Dari delapan bangunan yang menjadi sasaran, petugas langsung membongkar satu unit di lokasi. Namun untuk bangunan lainnya, pemilik menyatakan kesediaan untuk membongkar secara mandiri. Kesepakatan itu disaksikan langsung oleh ketua RW setempat.

"Para pemilik bangunan berjanji menuntaskan pembongkaran secara mandiri paling lambat 30 Agustus. Apabila hingga batas waktu yang telah disepakati pembongkaran tidak dilakukan, kami akan mengambil tindakan tegas dengan melakukan pembongkaran," tegas Desheriyanto.

Bukan Sekadar Ketertiban: Ada Proyek Perbaikan Jalan dan Drainase

Penertiban ini dilakukan untuk memastikan kawasan tersebut segera kosong dari penghalang. Pasalnya, Dinas Pekerjaan Umum dan Penataan Ruang (PUPR) Kota Pekanbaru dijadwalkan akan melaksanakan perbaikan jalan dan drainase di sepanjang Jalan Pesisir.

Keberadaan bangunan liar di bahu jalan selama ini dinilai menghambat kelancaran pekerjaan proyek infrastruktur tersebut.
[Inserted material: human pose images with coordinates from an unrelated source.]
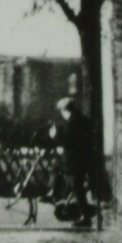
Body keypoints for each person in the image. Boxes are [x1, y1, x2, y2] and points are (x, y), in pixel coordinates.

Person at [49, 95, 97, 228]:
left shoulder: (72, 122)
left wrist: (55, 135)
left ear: (65, 110)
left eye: (61, 111)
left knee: (77, 187)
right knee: (60, 170)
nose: (62, 114)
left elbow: (68, 141)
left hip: (75, 160)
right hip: (85, 158)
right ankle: (55, 193)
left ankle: (85, 216)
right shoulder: (83, 120)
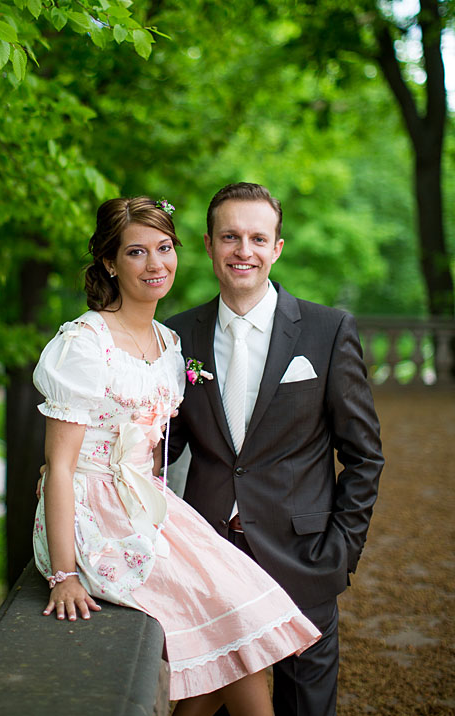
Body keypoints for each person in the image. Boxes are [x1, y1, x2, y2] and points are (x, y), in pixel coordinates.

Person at [32, 196, 321, 716]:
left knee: (230, 618)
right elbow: (60, 467)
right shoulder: (83, 344)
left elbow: (155, 442)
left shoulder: (169, 344)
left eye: (164, 248)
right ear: (109, 262)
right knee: (226, 613)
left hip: (150, 503)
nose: (155, 264)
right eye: (136, 253)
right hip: (94, 514)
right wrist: (64, 574)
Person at [166, 182, 385, 716]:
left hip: (302, 556)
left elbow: (364, 454)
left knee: (305, 705)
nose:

Selain itu, bangunan yang menempati damija juga berpotensi mengganggu keselamatan pengguna jalan dan memperburuk sistem drainase di kawasan Rumbai.

Langkah tegas ini merupakan bagian dari tugas pokok Satpol PP sebagai penegak Peraturan Daerah (Perda). Penertiban serupa akan terus dilakukan secara berkala di titik-titik lain yang terindikasi terdapat pelanggaran pemanfaatan ruang milik jalan.